Having all but given up on partisan politics for the moment, Margaret attacked the Democrats for nominating New York's Catholic Governor, Al Smith, as their candidate for President and voted for Herbert Hoover, just to be safe. Nevertheless, she continued to file legislation in Albany to repeal the state's birth control laws, as she had been doing each year since 1923, only to have it repeatedly stalled in committee. By 1929, an opposition led by Catholic interests had rallied in force, and public lobbies for and against birth control met head to head in the Capitol chambers.
11

 

The frustrations of continued setbacks and political defeats weighed heavily upon her, and Margaret blamed them for the periodic bouts of depression that began to plague her again in middecade.
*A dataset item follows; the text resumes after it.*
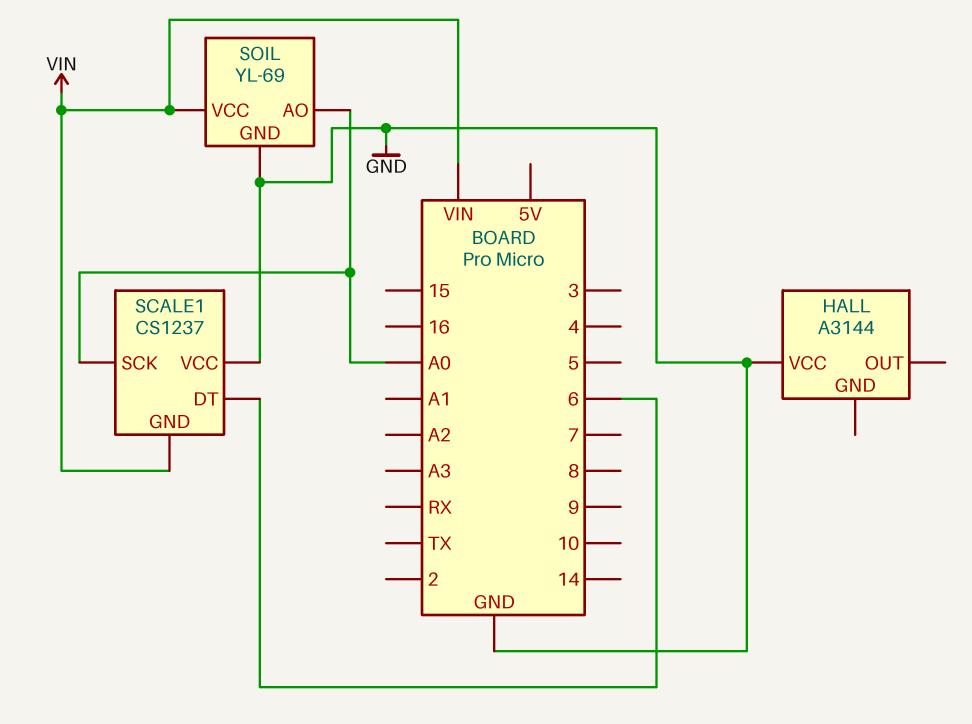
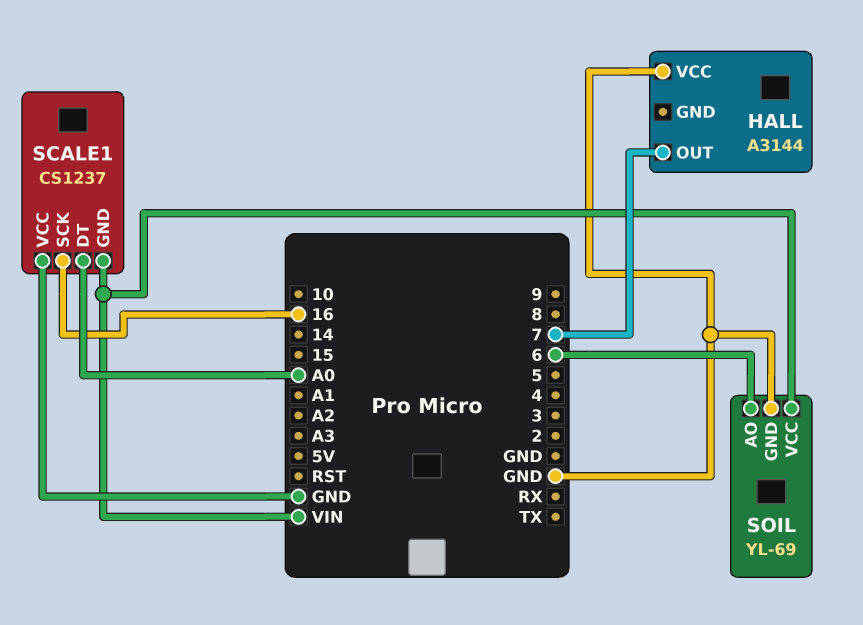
HALL pin OUT: none -> 7
SCALE1 pin DT: 6 -> A0
SCALE1 pin SCK: A0 -> 16
SOIL pin AO: A0 -> 6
This recurrent malaise may also have been occasioned by the loss of her revered older sister, Mary, who died in 1926 from the complications of a ruptured appendix. Always the compliant domestic servant, Mary simply refused to tell anyone she wasn't feeling well before it was too late. In this respect and all others, the two sisters could not have been more different, or followed more divergent paths. They saw each other infrequently, if at all. Yet when Mary was operated on in 1925 in Buffalo, where for almost thirty years she had worked for the same family, Margaret at long last went up to visit. She returned soon thereafter for the funeral and noted in her journal that Mary had been “the stable sympathetic member of a large family. Her passing loosens up the foundations.” With a small bequest from Mary, she built a rose arbor in her memory.